I came up with the idea to be the Headless Horseman, because the story was so frightening when I was growing up in Alaska. We have plenty of lonely trails to get from here to there, so the story always entered my mind as I was walking home alone.

I bought the old blue button-up coat from Value Village, because it looked like an early American style coat that Ichabod Crane might’ve worn. I also bought the white high collar shirt and black boots from Value Village. I cut a medium size cardboard box to fit over my shoulders and made a hole so I could see in front of me. I stapled the shirt to the cardboard box, so it wouldn’t fall around and reveal the box. I made holes in the front of the shirt, so I could see where I was walking and look around the room.

I sewed the black cape I had from a witch’s costume onto the collar of the jacket. I wore my black pair of pants and black leather gloves, because they fit the old style theme of the outfit. I bought a foam pumpkin from Michael’s and cut out a scary pumpkin face onto it. I made holes on both sides of the pumpkin and looped leather shoelaces to make a handle in order to hold the pumpkin over my head. I borrowed a wooden sword from my nephew, so I could look like I was ready to cut some poor stranger’s head off on one of those lonely Alaskan trails.

I wore the costume to bingo and won the grand prize of $250! During the judging, I walked around swiftly and looked as ominous as possible with the little bit of view I had from inside the costume. I’m only 5’2, so with the boots and box over my head, I looked much taller. I didn’t speak. Everyone was laughing and making comments because the costume was scary and they couldn’t figure out who was inside the outfit. I was sweating profusely inside the costume, but it was well worth it. Fun!!

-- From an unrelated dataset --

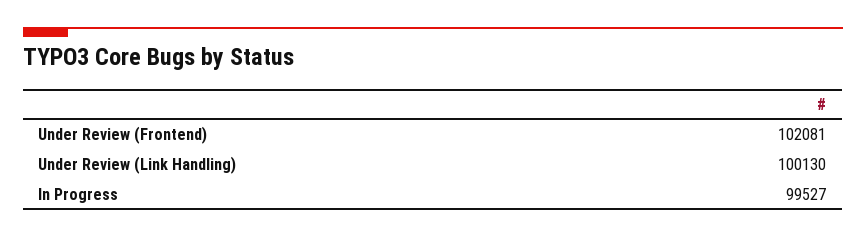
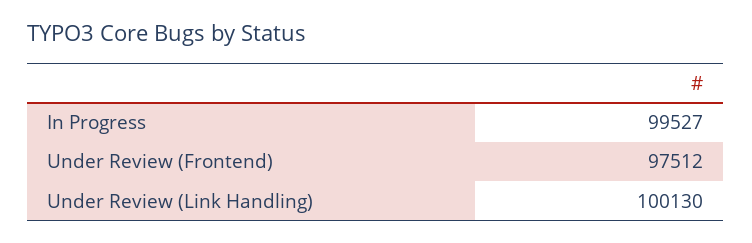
Under Review (Frontend): 102081 -> 97512

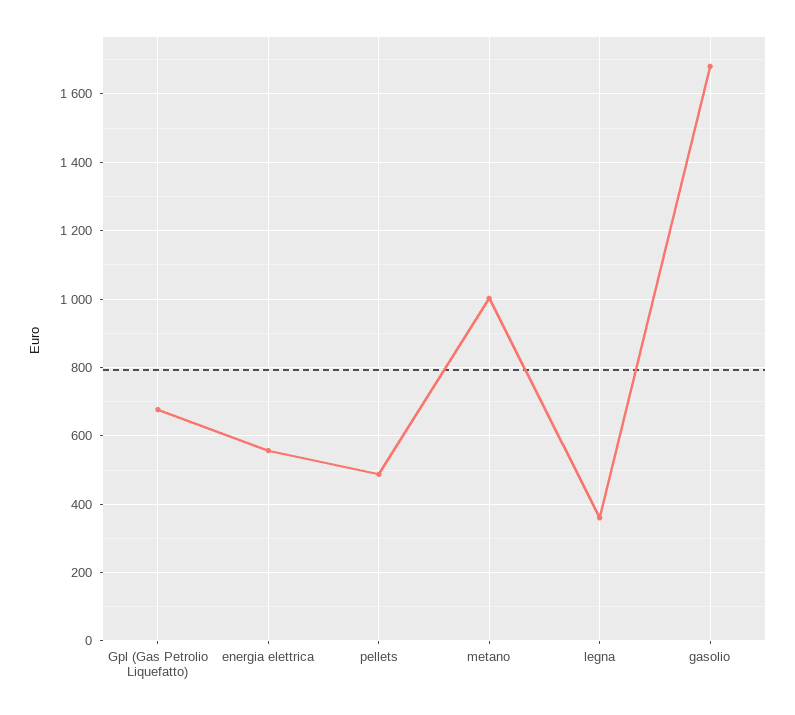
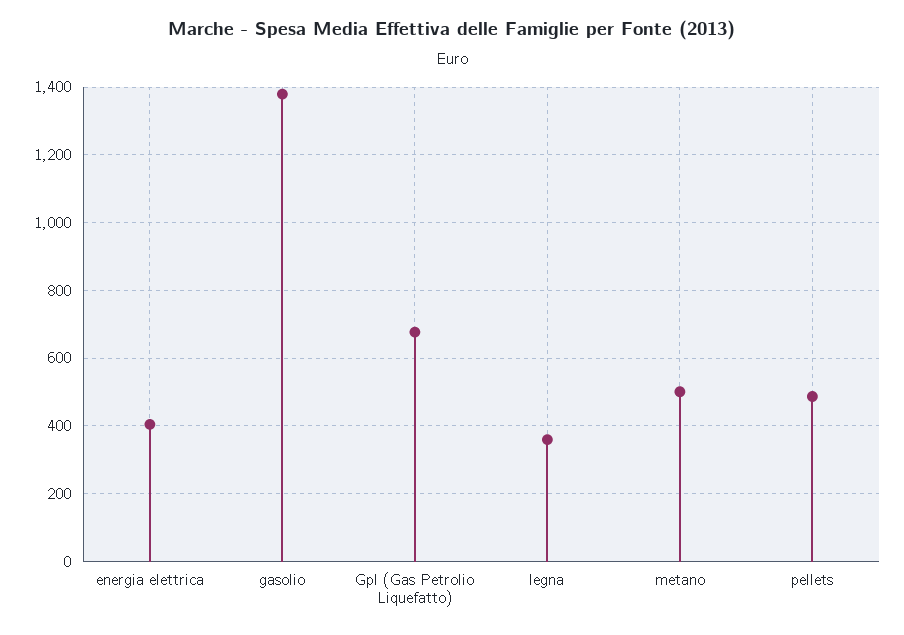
energia elettrica: 560 -> 400
metano: 1000 -> 500
gasolio: 1680 -> 1380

I went to Boston’s for another costume contest later on that night and again, I didn’t reveal whom I was. I walked around silently and every once in awhile, I would yank the pumpkin head and sword in the air like I was looking for another head. Everyone would back up when I passed or would come close to see if they could see my face. I was even dancing away on the dance floor to the latest hits. By the time the costume contest came around, I had made a lot of fans, so I easily won the contest and a Coors Light refrigerator!

By the time I went to the last bar in town, I was hot, sweaty, and tired, but went anyway. I had perfected the Headless Horseman persona by then, so entertained everyone with my scary “get you!” movements and sword raising. There was loud applause and plenty of laughter during the judging, but I lost out to a girl wearing next to nothing in a super-hero costume. I had a grand time and will never forget the evening. The Headless Horseman lives on in Alaska!!!